◆ TASK DETAILS: In the records, each line holding "begin" must be reported.
====== ENTRIES SHOWN
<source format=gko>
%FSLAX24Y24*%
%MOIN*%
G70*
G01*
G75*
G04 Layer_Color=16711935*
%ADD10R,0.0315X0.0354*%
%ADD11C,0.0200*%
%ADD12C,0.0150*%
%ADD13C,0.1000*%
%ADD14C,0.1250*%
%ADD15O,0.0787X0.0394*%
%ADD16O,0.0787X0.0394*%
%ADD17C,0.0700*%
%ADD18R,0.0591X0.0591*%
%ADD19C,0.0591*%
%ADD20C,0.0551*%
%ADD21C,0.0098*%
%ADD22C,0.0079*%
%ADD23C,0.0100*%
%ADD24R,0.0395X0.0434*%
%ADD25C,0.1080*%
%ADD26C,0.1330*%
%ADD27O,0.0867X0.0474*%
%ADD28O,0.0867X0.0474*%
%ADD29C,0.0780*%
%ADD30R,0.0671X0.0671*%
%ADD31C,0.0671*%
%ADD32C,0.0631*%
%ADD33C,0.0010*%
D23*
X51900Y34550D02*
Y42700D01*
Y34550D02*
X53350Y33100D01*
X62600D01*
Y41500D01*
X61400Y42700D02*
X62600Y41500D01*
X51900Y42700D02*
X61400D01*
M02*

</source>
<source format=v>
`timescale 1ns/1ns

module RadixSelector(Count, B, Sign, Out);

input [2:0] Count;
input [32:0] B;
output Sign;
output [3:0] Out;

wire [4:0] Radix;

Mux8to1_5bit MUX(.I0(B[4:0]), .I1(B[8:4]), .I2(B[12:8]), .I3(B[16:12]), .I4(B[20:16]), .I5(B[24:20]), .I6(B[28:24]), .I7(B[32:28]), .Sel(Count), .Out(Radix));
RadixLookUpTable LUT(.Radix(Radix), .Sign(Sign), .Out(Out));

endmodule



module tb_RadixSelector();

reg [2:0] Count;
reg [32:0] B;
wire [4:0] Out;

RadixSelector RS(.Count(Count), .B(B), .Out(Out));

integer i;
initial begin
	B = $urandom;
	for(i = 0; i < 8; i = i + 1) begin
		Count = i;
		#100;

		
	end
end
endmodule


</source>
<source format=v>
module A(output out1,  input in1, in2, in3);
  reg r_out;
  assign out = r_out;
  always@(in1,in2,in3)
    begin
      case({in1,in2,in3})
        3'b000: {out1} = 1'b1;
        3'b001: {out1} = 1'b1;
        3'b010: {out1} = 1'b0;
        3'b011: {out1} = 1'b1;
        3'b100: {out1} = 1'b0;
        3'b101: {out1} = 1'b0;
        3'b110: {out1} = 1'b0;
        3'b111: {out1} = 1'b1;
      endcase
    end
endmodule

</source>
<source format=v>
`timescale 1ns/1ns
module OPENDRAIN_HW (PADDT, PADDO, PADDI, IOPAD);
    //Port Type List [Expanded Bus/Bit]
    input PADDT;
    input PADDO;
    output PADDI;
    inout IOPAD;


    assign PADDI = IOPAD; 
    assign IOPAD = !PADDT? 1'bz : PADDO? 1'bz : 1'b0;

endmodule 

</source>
============
====== ENTRIES SHOWN
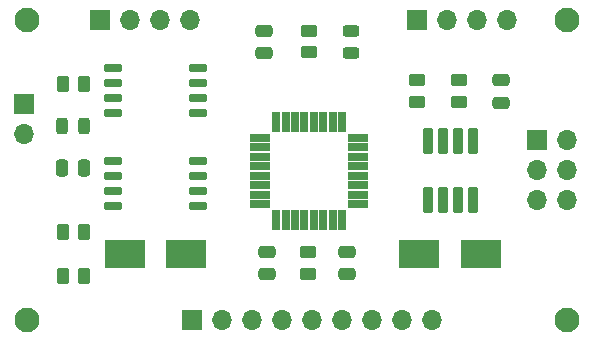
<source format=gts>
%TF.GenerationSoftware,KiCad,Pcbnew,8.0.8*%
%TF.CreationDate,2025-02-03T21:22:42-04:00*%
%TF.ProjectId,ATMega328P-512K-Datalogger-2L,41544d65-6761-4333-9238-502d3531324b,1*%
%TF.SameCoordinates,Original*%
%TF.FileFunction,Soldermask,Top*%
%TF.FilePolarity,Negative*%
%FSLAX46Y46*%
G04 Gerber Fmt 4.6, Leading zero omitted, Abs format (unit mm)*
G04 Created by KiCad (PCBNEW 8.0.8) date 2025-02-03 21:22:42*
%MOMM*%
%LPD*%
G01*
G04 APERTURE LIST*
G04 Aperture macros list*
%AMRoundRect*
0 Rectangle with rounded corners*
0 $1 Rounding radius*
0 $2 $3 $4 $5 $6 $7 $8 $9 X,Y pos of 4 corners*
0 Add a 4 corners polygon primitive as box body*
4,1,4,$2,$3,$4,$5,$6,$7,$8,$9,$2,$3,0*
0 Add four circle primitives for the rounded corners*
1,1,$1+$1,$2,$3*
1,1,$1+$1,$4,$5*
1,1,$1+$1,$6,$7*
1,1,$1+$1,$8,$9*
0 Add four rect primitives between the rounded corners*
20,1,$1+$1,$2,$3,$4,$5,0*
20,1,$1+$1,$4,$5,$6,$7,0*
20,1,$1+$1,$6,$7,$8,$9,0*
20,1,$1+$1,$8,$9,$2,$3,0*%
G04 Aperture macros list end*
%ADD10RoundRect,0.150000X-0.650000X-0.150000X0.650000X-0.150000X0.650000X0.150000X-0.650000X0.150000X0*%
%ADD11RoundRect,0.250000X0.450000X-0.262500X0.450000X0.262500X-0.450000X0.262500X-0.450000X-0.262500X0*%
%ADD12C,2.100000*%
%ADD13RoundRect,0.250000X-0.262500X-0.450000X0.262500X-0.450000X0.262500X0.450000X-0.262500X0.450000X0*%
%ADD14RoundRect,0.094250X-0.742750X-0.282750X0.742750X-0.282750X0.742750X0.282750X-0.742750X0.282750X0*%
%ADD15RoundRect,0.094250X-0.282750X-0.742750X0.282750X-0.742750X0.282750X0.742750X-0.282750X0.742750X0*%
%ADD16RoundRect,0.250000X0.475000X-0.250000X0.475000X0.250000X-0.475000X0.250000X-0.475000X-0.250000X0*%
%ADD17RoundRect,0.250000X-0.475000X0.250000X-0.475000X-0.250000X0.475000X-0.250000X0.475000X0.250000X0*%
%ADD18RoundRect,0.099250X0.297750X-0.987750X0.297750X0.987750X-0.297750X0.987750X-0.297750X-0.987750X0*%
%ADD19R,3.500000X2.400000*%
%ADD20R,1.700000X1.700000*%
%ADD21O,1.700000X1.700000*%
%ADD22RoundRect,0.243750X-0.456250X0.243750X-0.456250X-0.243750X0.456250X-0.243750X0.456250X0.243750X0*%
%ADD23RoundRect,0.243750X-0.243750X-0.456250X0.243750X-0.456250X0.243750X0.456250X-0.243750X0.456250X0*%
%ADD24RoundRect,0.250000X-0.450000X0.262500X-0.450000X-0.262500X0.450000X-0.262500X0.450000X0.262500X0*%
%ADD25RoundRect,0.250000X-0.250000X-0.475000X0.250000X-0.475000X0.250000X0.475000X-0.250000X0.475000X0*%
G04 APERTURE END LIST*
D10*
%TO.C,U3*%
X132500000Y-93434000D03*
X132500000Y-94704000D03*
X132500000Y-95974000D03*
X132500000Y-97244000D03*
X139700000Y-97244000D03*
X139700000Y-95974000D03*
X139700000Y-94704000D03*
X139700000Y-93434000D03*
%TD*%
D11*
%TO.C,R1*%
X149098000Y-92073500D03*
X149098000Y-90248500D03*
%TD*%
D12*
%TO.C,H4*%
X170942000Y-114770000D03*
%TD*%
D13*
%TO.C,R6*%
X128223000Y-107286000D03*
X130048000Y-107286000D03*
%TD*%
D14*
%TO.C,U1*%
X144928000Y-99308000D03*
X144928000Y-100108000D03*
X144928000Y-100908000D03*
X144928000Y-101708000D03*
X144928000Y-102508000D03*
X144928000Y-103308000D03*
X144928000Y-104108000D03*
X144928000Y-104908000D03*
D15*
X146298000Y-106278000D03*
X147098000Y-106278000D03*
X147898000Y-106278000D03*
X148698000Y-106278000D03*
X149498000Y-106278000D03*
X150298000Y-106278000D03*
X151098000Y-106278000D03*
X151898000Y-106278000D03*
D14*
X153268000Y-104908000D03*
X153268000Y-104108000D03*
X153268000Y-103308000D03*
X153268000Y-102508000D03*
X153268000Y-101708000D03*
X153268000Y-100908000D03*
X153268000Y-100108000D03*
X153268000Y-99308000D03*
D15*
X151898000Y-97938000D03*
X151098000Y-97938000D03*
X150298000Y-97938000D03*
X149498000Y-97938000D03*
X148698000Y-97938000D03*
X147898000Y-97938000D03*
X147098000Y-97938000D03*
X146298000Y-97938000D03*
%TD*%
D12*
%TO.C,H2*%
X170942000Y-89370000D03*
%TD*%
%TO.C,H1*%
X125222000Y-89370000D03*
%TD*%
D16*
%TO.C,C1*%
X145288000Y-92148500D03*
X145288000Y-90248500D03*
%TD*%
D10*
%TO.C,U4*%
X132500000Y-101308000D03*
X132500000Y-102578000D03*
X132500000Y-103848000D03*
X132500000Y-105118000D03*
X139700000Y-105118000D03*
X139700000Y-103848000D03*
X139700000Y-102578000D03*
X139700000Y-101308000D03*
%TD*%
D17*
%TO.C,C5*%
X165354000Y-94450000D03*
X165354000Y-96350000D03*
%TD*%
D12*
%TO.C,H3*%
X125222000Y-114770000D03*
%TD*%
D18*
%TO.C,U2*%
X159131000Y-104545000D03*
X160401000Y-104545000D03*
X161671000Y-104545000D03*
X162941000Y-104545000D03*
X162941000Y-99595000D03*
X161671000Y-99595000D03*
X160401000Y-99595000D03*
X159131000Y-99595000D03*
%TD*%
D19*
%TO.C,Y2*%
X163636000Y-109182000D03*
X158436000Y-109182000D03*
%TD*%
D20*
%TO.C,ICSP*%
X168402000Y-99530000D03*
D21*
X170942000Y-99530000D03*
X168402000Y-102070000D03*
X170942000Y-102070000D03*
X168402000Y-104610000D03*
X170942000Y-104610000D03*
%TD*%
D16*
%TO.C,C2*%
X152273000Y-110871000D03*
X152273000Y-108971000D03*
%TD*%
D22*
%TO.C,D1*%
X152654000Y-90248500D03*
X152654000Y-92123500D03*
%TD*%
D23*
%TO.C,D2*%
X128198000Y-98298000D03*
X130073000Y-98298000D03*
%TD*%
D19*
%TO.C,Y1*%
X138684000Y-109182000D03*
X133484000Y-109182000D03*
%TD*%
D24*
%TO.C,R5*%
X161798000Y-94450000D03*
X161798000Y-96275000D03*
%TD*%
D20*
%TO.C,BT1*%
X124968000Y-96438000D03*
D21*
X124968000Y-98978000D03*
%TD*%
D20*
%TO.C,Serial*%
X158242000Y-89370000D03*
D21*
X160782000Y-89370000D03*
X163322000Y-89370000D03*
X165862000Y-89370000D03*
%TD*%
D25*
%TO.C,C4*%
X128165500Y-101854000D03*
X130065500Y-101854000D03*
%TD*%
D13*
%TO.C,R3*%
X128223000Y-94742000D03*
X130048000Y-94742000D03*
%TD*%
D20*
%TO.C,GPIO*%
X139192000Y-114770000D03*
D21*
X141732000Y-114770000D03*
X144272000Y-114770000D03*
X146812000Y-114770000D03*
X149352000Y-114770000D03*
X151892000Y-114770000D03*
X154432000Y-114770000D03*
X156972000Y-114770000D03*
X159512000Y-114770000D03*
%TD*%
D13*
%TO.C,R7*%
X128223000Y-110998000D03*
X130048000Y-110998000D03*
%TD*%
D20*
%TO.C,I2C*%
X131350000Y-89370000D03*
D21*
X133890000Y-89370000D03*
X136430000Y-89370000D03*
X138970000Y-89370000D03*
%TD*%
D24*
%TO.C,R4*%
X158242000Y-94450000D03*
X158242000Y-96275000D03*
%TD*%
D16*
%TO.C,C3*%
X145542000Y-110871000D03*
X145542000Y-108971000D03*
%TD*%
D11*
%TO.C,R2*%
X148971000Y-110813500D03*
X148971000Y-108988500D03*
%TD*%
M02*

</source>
============
◆ WRITTEN RESPONSE:
initial begin
	for(i = 0; i < 8; i = i + 1) begin
    begin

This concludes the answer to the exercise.